▶ WORK TASK:
Read through the lines below for the string "auxiliar" and copy each one that has it.

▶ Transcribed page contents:
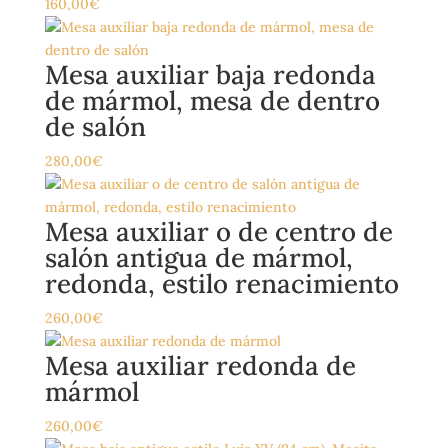
160,00
€
Mesa auxiliar baja redonda
de mármol, mesa de dentro
de salón
280,00
€
Mesa auxiliar o de centro de
salón antigua de mármol,
redonda, estilo renacimiento
260,00
€
Mesa auxiliar redonda de
mármol
260,00
€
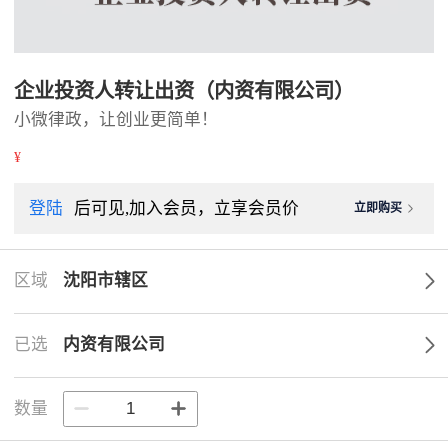
企业投资人转让出资（内资有限公司）
小微律政，让创业更简单！
¥
登陆
后可见,加入会员，立享会员价
立即购买
区域
沈阳市辖区
已选
内资有限公司
数量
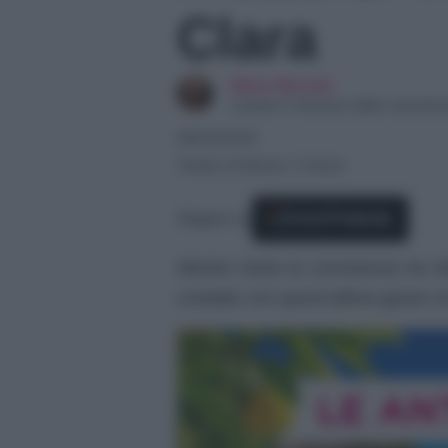
Clara
Maira Monetti
Laurea in Scienze della comunic
06/03/2024
Tempo di lettura: 2 minuti
Seguici su
Fonti Preferite
Mentre inizia la convivenza tra A
contatto con quest’ultima ignaro di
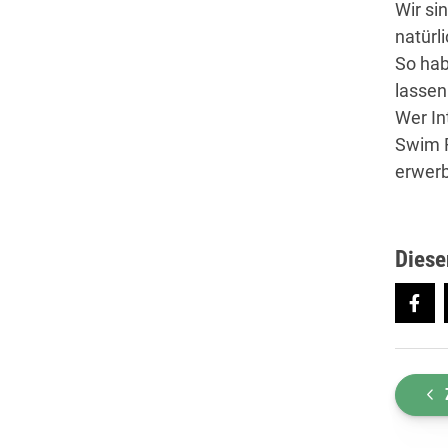
Wir si
natürl
So hab
lassen
Wer In
Swim R
erwer
Diese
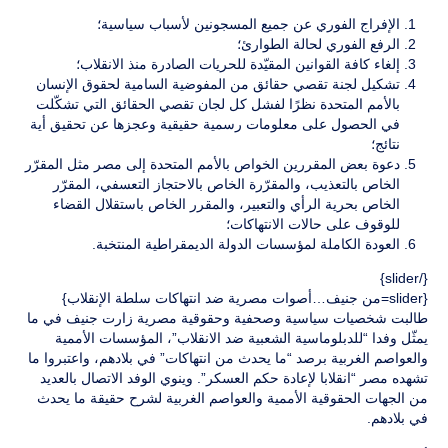
الإفراج الفوري عن جميع المسجونين لأسباب سياسية؛
الرفع الفوري لحالة الطوارئ؛
إلغاء كافة القوانين المقيّدة للحريات الصادرة منذ الانقلاب؛
تشكيل لجنة تقصي حقائق من المفوضية السامية لحقوق الإنسان
بالأمم المتحدة نظرًا لفشل كل لجان تقصي الحقائق التي تشكّلت
في الحصول على معلومات رسمية حقيقية وعجزها عن تحقيق أية
نتائج؛
دعوة بعض المقررين الخواص بالأمم المتحدة إلى مصر مثل المقرّر
الخاص بالتعذيب، والمقرّرة الخاص بالاحتجاز التعسفي، المقرّر
الخاص بحرية الرأي والتعبير، والمقرر الخاص باستقلال القضاء
للوقوف على حالات الانتهاكات؛
العودة الكاملة لمؤسسات الدولة الديمقراطية المنتخبة.
{/slider}
{slider=من جنيف…أصوات مصرية ضد انتهاكات سلطة الإنقلاب}
طالبت شخصيات سياسية وصحفية وحقوقية مصرية زارت جنيف في ما
يمثّل وفدا “للدبلوماسية الشعبية ضد الانقلاب”، المؤسسات الأممية
والعواصم الغربية برصد “ما يحدث من انتهاكات” في بلادهم، واعتبروا ما
تشهده مصر “انقلابا لإعادة حكم العسكر”. وينوي الوفد الاتصال بالعديد
من الجهات الحقوقية الأممية والعواصم الغربية لشرح حقيقة ما يحدث
في بلادهم.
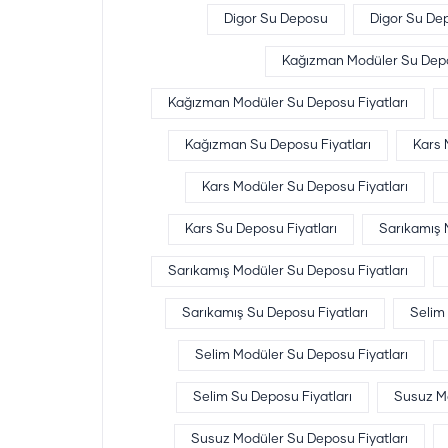
Digor Su Deposu
Digor Su Dep
Kağızman Modüler Su Dep
Kağızman Modüler Su Deposu Fiyatları
Kağızman Su Deposu Fiyatları
Kars 
Kars Modüler Su Deposu Fiyatları
Kars Su Deposu Fiyatları
Sarıkamış
Sarıkamış Modüler Su Deposu Fiyatları
Sarıkamış Su Deposu Fiyatları
Selim
Selim Modüler Su Deposu Fiyatları
Selim Su Deposu Fiyatları
Susuz M
Susuz Modüler Su Deposu Fiyatları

▶ OUTPUT:
Mesa auxiliar baja redonda
Mesa auxiliar o de centro de
Mesa auxiliar redonda de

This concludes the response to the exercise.